Waterstones was sold to WH Smith — a centralized business that took away the local autonomy and passion. Dillons hit the buffers as the periods of free-rent that many of their shops opened with came back to bite them. In a move that sent shock waves through the British book trade Waterstones and Dillons were parceled up and bought by HMV — the major High St music chain. Sales, at first, remained good but any remaining soul was sucked out of the shops. Great managers and great booksellers were lost to the trade as homogeneity became the God that must be obeyed.
And then the market turned as the Net Book Agreement was cast aside.
Amazon arrived on the scene and did what they do — sell new books as a marketing cost. Supermarkets decided that they could profitably skim the top of the pie by selling a handful of the guaranteed bestsellers at small margins. Borders decided to open shops in the UK and found a new, younger customer in thrall to their big, bold, multimedia shops. And whilst this assault was happening our ‘Book Champion on the High St’ was caught in the doldrums, unable to chart an appropriately profitable course and ignoring the independence in their DNA that had been their lifeblood for years. HMV continued their ownership for a number of years, buying the innovative Ottokars chain to try and prop up the numbers but they never seemed to ‘get’ the business that they bought. We started to call Waterstones HMV Books — not a ringing endorsement!

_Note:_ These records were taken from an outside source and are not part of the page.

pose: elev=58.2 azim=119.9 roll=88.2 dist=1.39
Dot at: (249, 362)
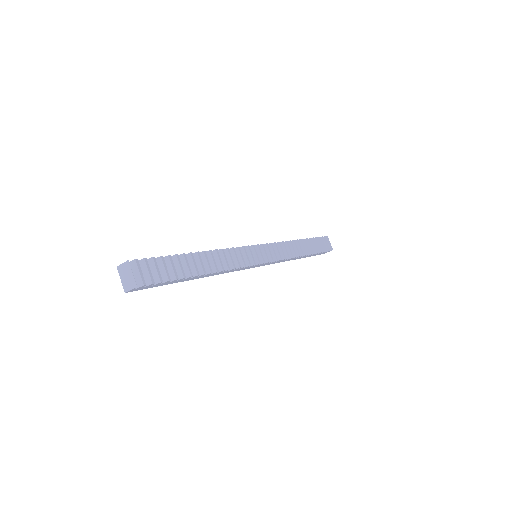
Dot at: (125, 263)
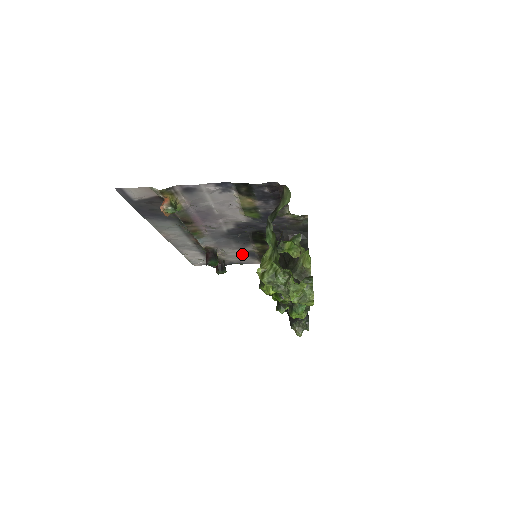
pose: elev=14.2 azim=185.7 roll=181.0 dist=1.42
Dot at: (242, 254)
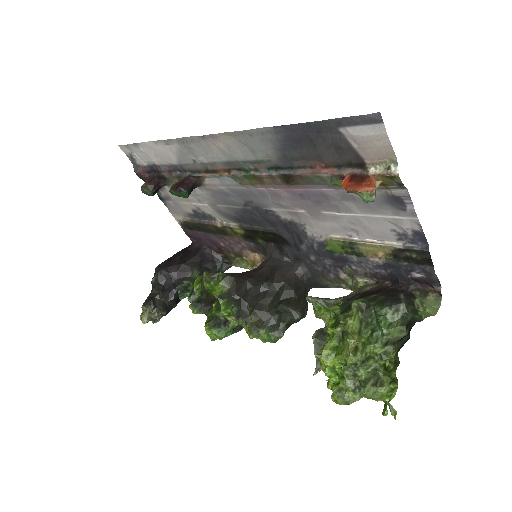
Dot at: (196, 207)
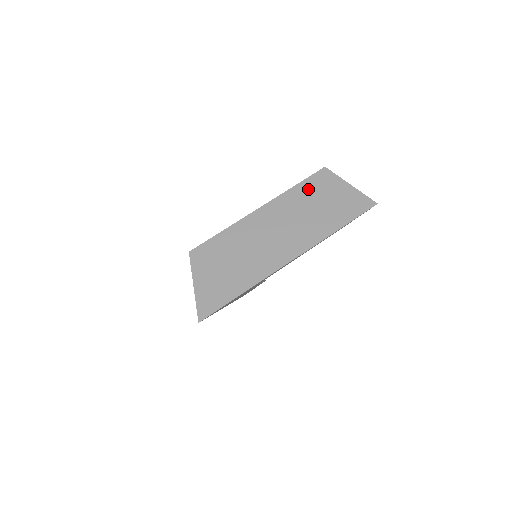
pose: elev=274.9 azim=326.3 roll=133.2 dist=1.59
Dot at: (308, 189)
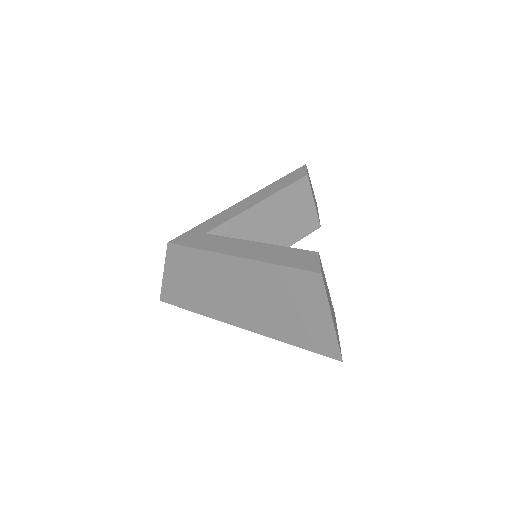
Dot at: (287, 281)
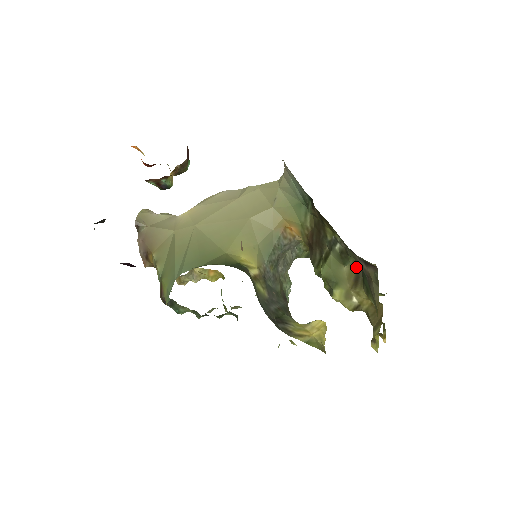
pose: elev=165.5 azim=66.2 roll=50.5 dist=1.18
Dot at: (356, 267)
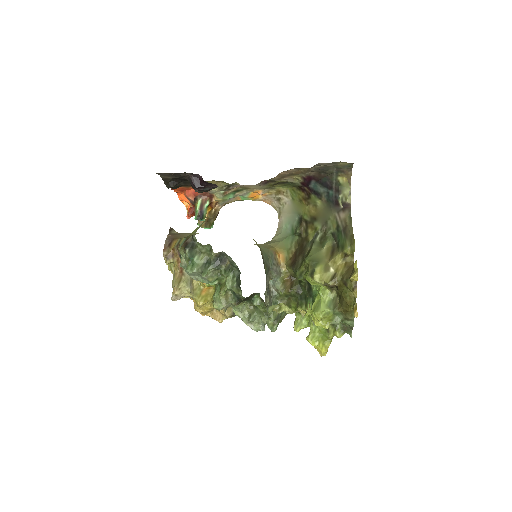
Dot at: (332, 242)
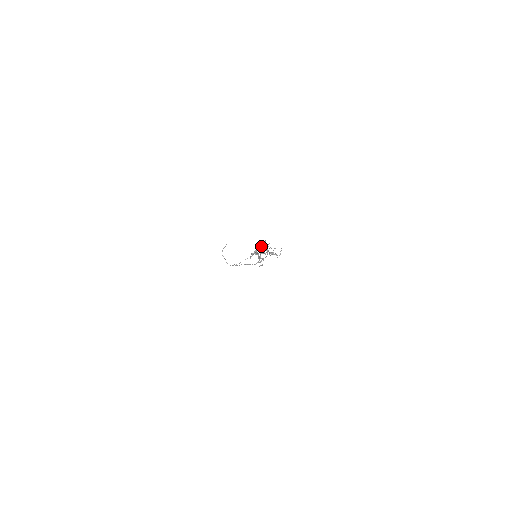
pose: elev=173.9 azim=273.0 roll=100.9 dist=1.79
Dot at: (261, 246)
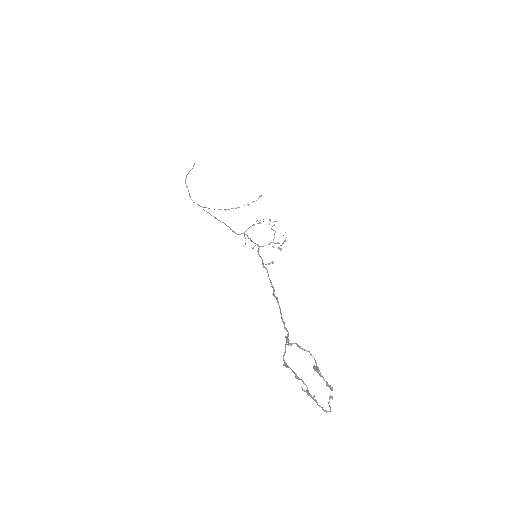
Dot at: (311, 355)
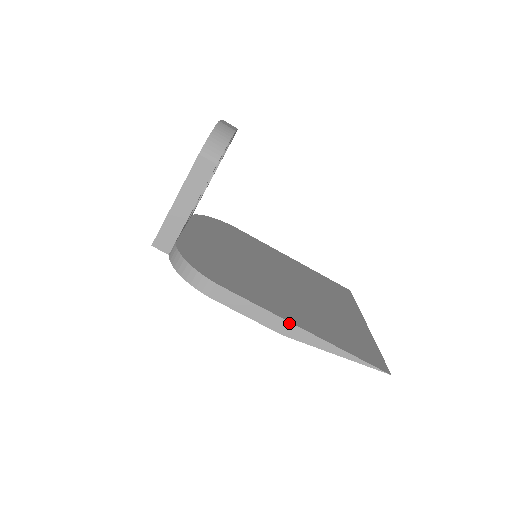
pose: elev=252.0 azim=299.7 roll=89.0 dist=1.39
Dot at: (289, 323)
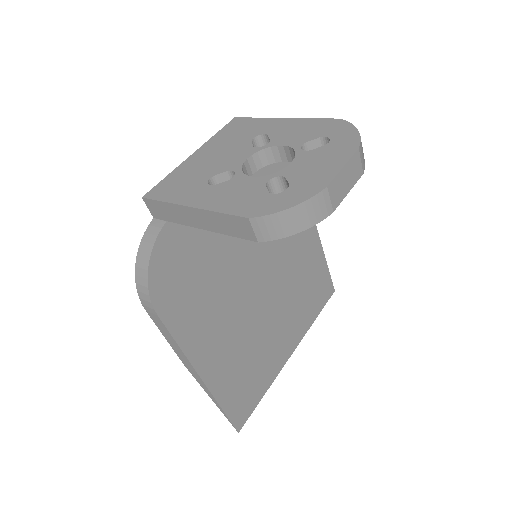
Dot at: (194, 369)
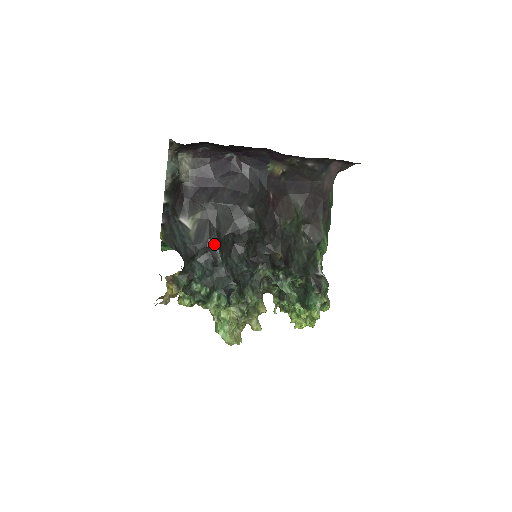
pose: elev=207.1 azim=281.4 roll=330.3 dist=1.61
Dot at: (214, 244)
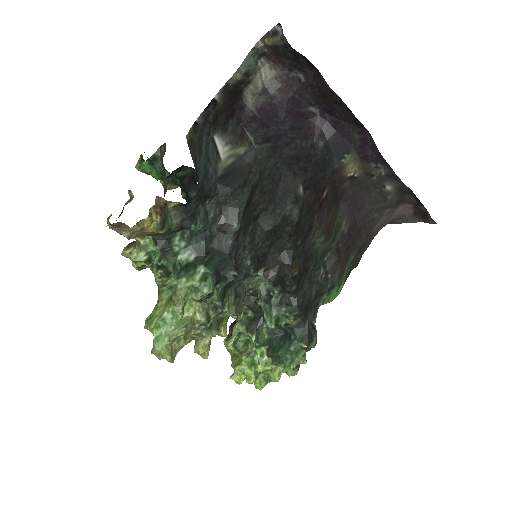
Dot at: (242, 200)
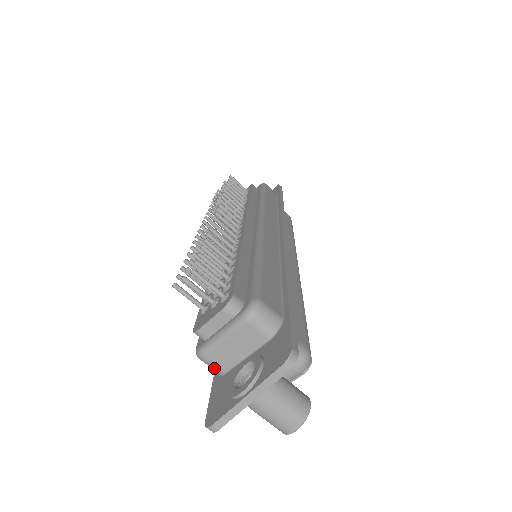
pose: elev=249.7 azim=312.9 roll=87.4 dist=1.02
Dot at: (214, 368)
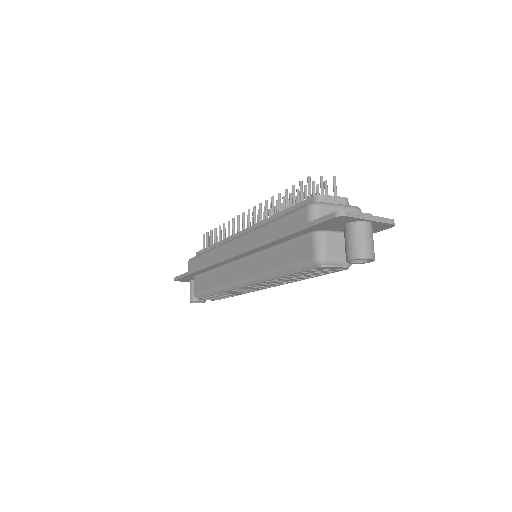
Dot at: (317, 216)
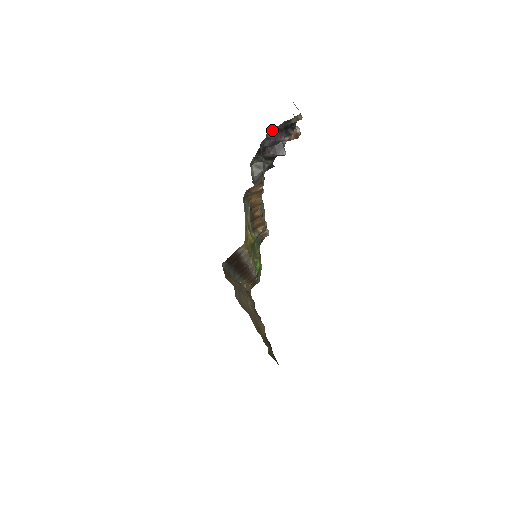
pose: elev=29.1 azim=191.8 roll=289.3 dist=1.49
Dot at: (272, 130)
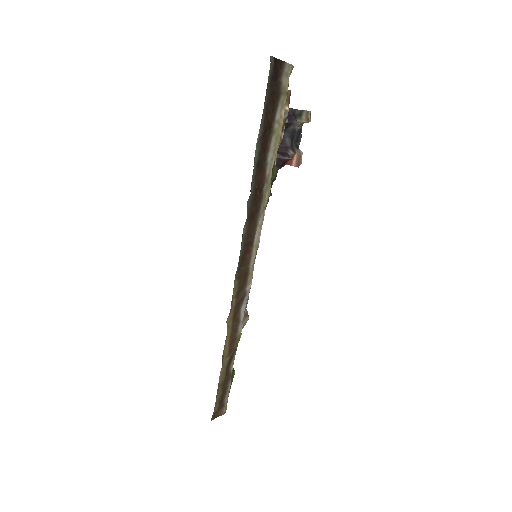
Dot at: occluded
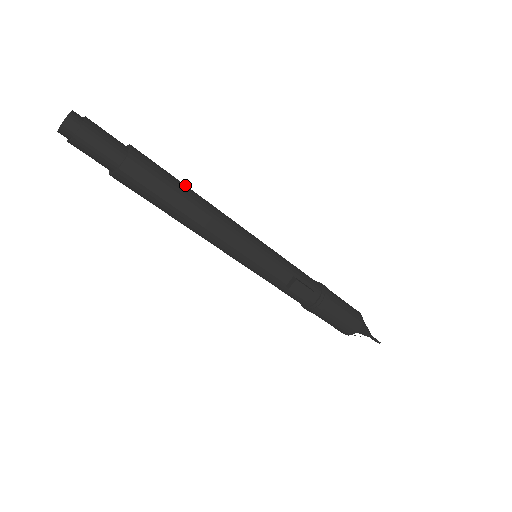
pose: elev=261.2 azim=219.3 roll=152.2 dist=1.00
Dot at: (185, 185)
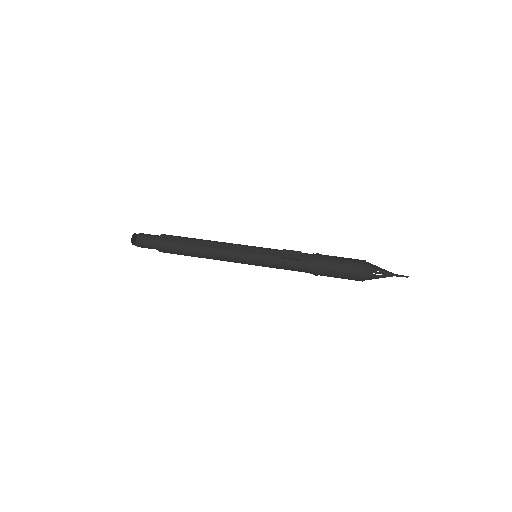
Dot at: occluded
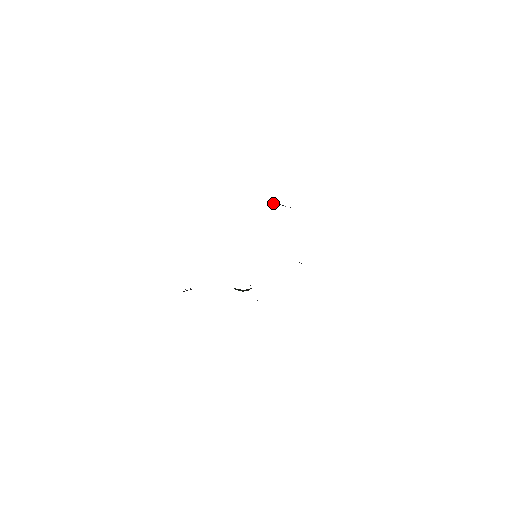
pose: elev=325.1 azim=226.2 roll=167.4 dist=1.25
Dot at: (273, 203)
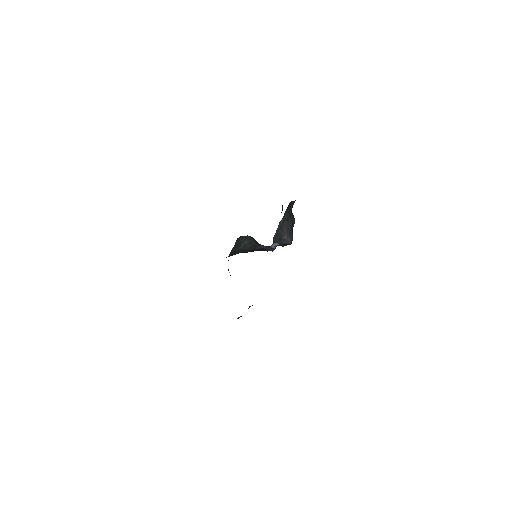
Dot at: occluded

As their core business of music CDs got slaughtered by digital HMV eventually gave up the ghost and sold Waterstones to Russian billionaire Alexander Mamut. Every single book trade commentator was wrong-footed when he announced the man to run the chain; James Daunt. Daunt had carved a fantastic niche with his seven-branch eponymous chain in some of the more affluent areas of London. Even in Oxford we could hear the weeping relief of publishing executives as this was announced. The saviour! A man who cherished books! A man who sold books at their full cover price!
It has been just over two years since Daunt took the reigns. The initial wave of optimism has turned into a tsunami of disappointment. His public statements sound like the right thing to say — more local autonomy, don’t be afraid to sell at full-price but the reality you see with your own eyes does not match the rhetoric — bureaucratic buying structures, partnering with Amazon to sell Kindles. The long-suffering staff still suffer, constricted from doing what they would love to do by ‘policy’.
This saddens me greatly — not just because I remember what a truly great bookselling chain Waterstones was, but because we, indeed all indies, need a Champion on the High St. A champion to encourage the habit of readers to still see the value that bricks and mortar and paper has over online and digital. A champion to find the new literary sensations of tomorrow and to introduce them to the thirsty readers of today. A champion of books and proper bookselling.
There is a silver lining to this sad tale — some of these great booksellers went on to set up their own independent bookshops such as Topping’s of Ely, Jaffe and Neale in Chipping Norton, The Yellow Lighted Bookshop in Tetbury.
I have competed against Waterstones for most of my adult life. I have been a customerof theirs on countless occasions. I have nicked some of their best ideas and used them in my shop. I ache for them to succeed and thrive on a personal and professional level. And they could, if they could just release their booksellers to be booksellers and to remember the spirit of trust and adventure that made their early years so exhilarating.
Please note: the opinons expressed in this series are Mr. Hirst’s, and are not necessarily shared by Blackwell’s bookstore.